24La pratique du journalisme professionnel a ainsi besoin avant tout, selon elle, de s’inspirer du public et de se rapprocher de leurs préoccupations. Tout en respectant la déontologie et l’éthique du journalisme, cela permettrait à son avis de produire un journalisme en phase avec la diversité des publics.
25Selon les journalistes que nous avons interrogés, renouer avec l’horizontalité en intégrant davantage les publics et leur pluralité serait la solution pour une affirmation du journalisme face à la désinformation. Le fonctionnement des réseaux socionumériques étant à considérer désormais comme un vecteur d’amplification de la désinformation, se rapprocher des publics permettrait selon cette perspective la réactivation de formes de journalisme participatif (Pignard-Cheynel, 2018 ; Singer et al., 2011). Ces nouvelles formes de public journalism (Charity, 1995 ; Merritt, 1995), actualisées par les réseaux socionumériques et inhérentes à la chaîne de production journalistique, pourraient-elles devenir des piliers d’une co-construction démocratique avec les publics ? Repenser en profondeur la manière de procéder à la couverture journalistique et réinterroger les attentes des publics(Watine, 2003) seraient selon cette proposition, une piste pour replacer le citoyen au centre des pratiques journalistiques. Il s’agirait de mettre en avant le sens de quatrième pouvoir afin de permettre aux publics de mieux distinguer, dans la production de l’information, le rôle des journalistes professionnels de celui des acteurs non professionnels. Comme son étymologie l’indique, la mise en forme de l’information « peut être un facteur de désordre et détruire l’information » (Huygue, 2002).
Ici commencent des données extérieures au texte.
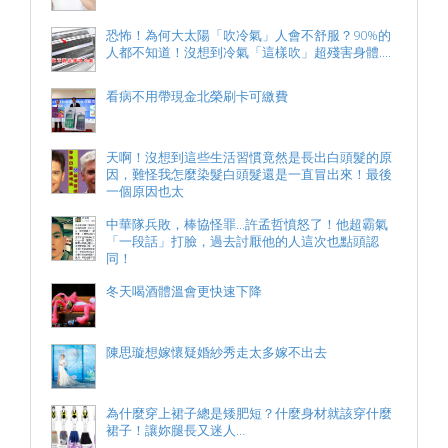
恐怖！為何大太陽「吹冷氣」人會不舒服？90%的
人都不知道！沒想到冷氣「這樣吹」超殘害身體....
看病不用帶現金北榮刷卡可繳費
天啊！沒想到這些生活習慣竟然是長出白頭髮的原
因，難怪我怎麼染髮白頭髮還是一直冒出來！最後
一個原因也太
中華隊兵敗，棒協怪罪...許孟哲憤怒了！他超霸氣
「一段話」打臉，過去討厭他的人這次也點頭認
同！
冬天喝酒體溫會更快速下降
陳思璇想嫁懷疑婚紗秀走太多嫁不出去
為什麼穿上裙子總是矮肥短？什麼身材就該穿什麼
裙子！讓妳腿長又迷人…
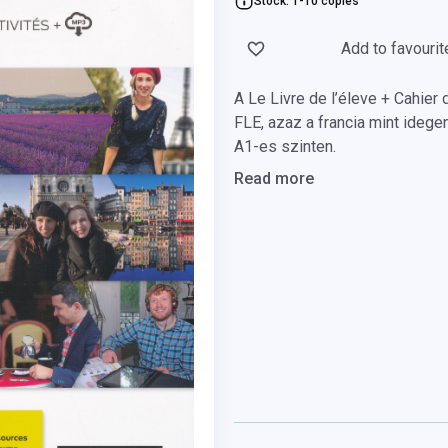
Stock: 1-10 copies
Add to favourit
A Le Livre de l’éleve + Cahier
FLE, azaz a francia mint ideg
A1-es szinten.
Read more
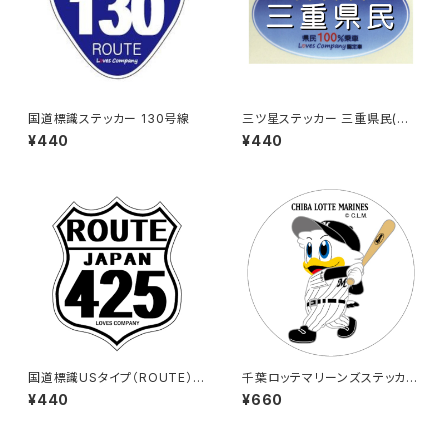
国道標識ステッカー 130号線
三ツ星ステッカー 三重県民(ブ
ルー)
¥440
¥440
国道標識USタイプ（ROUTE）ス
千葉ロッテマリーンズステッカー
テッカー 425号線（ホワイト）
8（大）
¥440
¥660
Face à ce type de désordre informationnel, les journalistes ont certainement un rôle à jouer, notamment pour créer davantage de transparence sur leurs pratiques.
26Une dynamique d’autoréflexivité concernant l’identité du journaliste face au numérique (Pignard-Cheynel, Sebbah, 2013) semblerait en effet essentielle dans un contexte où la désinformation envahit les réseaux socionumériques et où des formes d’information et de désinformation se côtoient. Si on considère que les publics manquent de repères pour distinguer une information de qualité et la réutilisation de contenus journalistiques à des fins manipulatoires, il semble en effet nécessaire de promouvoir ou de renforcer une connaissance des procédés de mise en forme des informations (Roozenbeek et al., 2022), tout en apportant des éléments permettant une appréhension de la valeur de l’information (Huygue, 2002). En se familiarisant, par le biais de dispositifs éducatifs ou de sensibilisation, avec les procédés et les pratiques de la désinformation, l’usager pourrait développer ses capacités à reconnaître des contenus issus de la réinformation et des intelligences artificielles génératives.